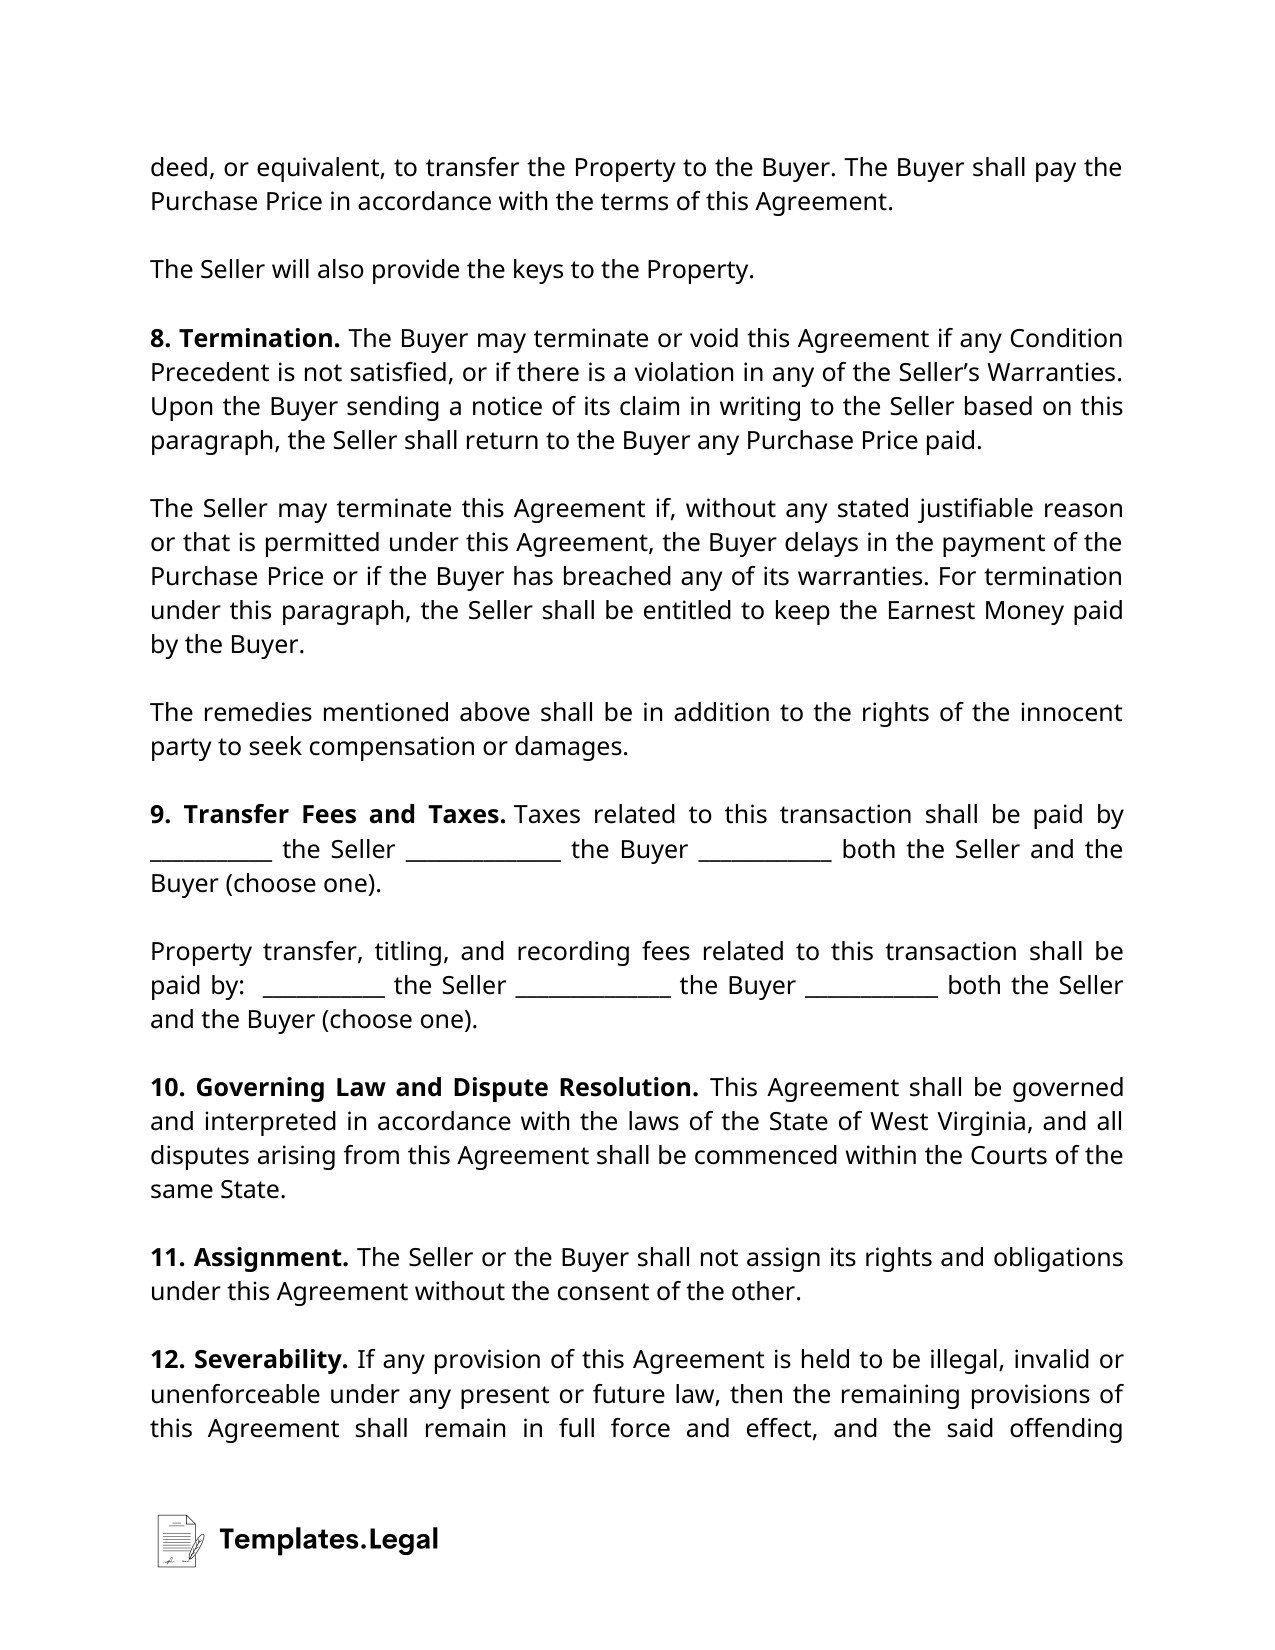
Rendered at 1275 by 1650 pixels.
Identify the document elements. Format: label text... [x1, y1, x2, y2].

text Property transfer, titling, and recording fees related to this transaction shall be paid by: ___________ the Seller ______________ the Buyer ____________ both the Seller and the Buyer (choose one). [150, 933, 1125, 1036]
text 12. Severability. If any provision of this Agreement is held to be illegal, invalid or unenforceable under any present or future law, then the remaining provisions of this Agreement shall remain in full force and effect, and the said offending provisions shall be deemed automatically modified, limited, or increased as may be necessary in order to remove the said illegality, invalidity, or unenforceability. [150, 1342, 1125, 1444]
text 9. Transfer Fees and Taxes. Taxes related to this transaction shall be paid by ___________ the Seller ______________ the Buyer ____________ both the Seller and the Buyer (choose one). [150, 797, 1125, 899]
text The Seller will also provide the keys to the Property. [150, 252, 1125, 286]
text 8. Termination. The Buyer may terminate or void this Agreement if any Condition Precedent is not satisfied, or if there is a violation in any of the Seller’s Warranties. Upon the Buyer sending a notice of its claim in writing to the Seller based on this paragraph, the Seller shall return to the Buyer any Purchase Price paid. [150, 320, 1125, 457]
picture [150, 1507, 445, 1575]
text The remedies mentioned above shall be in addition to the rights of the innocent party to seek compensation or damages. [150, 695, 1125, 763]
::::
Take the preceding listing and transcribe it exactly, skipping the pictures.

*RESPONSE AREA*
Rendered at 1275 by 1650 pixels.
Identify the document elements. Format: label text... [x1, y1, x2, y2].

text Property transfer, titling, and recording fees related to this transaction shall be paid by: ___________ the Seller ______________ the Buyer ____________ both the Seller and the Buyer (choose one). [150, 933, 1125, 1036]
text 12. Severability. If any provision of this Agreement is held to be illegal, invalid or unenforceable under any present or future law, then the remaining provisions of this Agreement shall remain in full force and effect, and the said offending provisions shall be deemed automatically modified, limited, or increased as may be necessary in order to remove the said illegality, invalidity, or unenforceability. [150, 1342, 1125, 1444]
text 9. Transfer Fees and Taxes. Taxes related to this transaction shall be paid by ___________ the Seller ______________ the Buyer ____________ both the Seller and the Buyer (choose one). [150, 797, 1125, 899]
text The Seller will also provide the keys to the Property. [150, 252, 1125, 286]
text 8. Termination. The Buyer may terminate or void this Agreement if any Condition Precedent is not satisfied, or if there is a violation in any of the Seller’s Warranties. Upon the Buyer sending a notice of its claim in writing to the Seller based on this paragraph, the Seller shall return to the Buyer any Purchase Price paid. [150, 320, 1125, 457]
picture [150, 1507, 445, 1575]
text The remedies mentioned above shall be in addition to the rights of the innocent party to seek compensation or damages. [150, 695, 1125, 763]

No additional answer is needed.